Do you realise
how similar they actually are?
1st, both have
the word "great" in the title.
2nd, in both
books the protagonists from a young age are discontent with their situations
and have big dreams- Pip in Great Expectations and Gatsby in The Great Gatsby.
3rd, both
protagonists more or less create their own names- Philip Pirrip calls himself
Pip and James Gatz becomes Jay Gatsby.
4th, both
protagonists move up the social ladder, and while Pip becomes a gentleman
thanks to someone else's money, Gatsby becomes rich through dishonest
means.
5th, both
protagonists love a girl richer than them and socially above them and thus tied
to their dreams- Estella and Daisy respectively.
6th, both
stories have a significant house that gives rise to or strengthens the
protagonists' ambitions- Satis House (Estella's house) and Daisy's house.
7th, both
novels are social critiques.
I reckon the
books have more things in common, which I haven't thought of, but they're
probably minor similarities and I shouldn't create the impression that
The Great Gatsby is just like Great Expectations.
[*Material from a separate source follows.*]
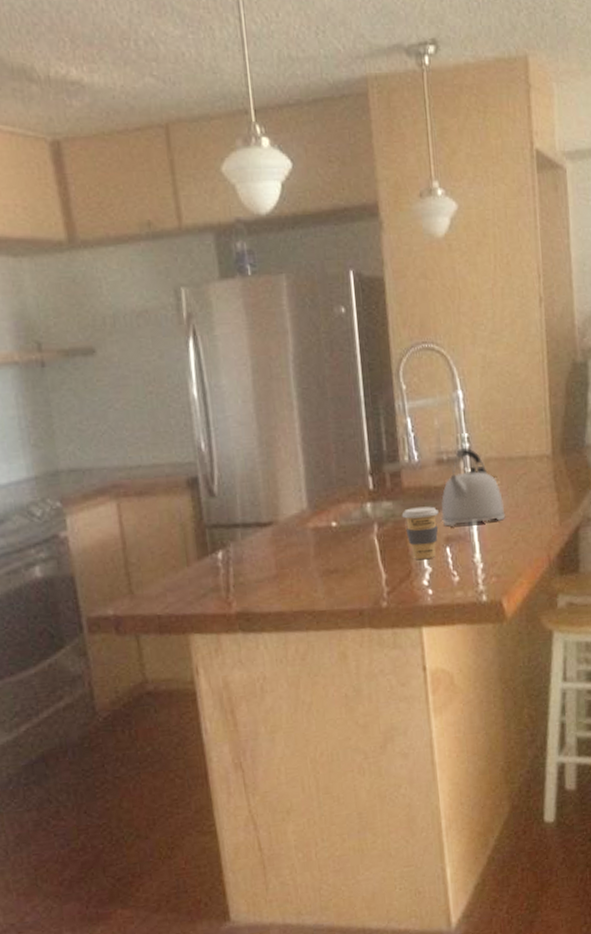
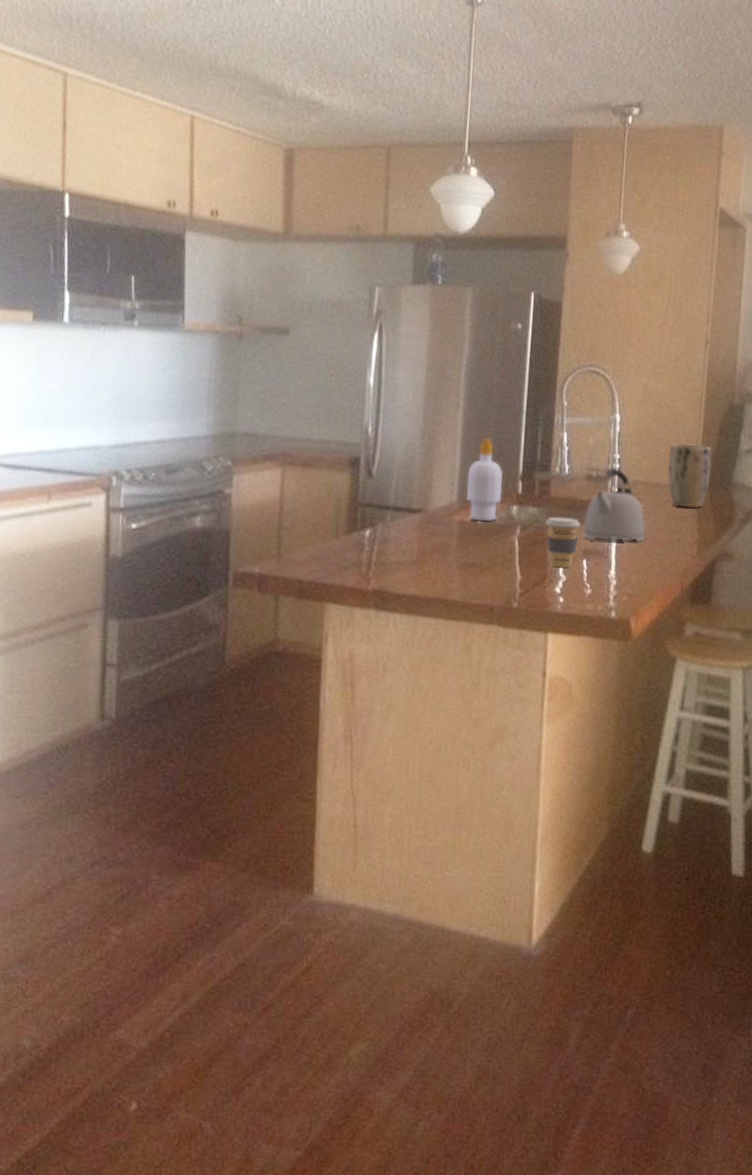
soap bottle: none [313,436,354,525] -> present [466,438,503,522]
plant pot: none [517,410,563,478] -> present [667,442,712,508]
Only
the central idea is the same.
Another thing they may have in common is the danger that their adaptations may focus on the love story, the romance, pushing the more
important themes such as social issues to the background (in order to attract
the audience) while neither Great Expectations nor The Great Gatsby is a love story. In Great Expectations Pip does have
feelings for Estella but to me it looks like he likes the image of her, of
something beautiful, ideal and unattainable, tied to the better and more
glorious world to which he previously never had access and which from then on
gets fixed in his mind, she's also tied to the day that has changed his life
forever, the day he realises that he's common. It's only later that this feeling turns into love, when Pip sees beneath the surface and comes to understand Estella and loves her for who she is, with her vulnerability, weaknesses, suffering and self-loathing, not for her beautiful appearance. The love in The Great Gatsby is even less, Gatsby doesn't really love Daisy, he knows nothing about her, he only loves the idealised image in his head and all the things she represents.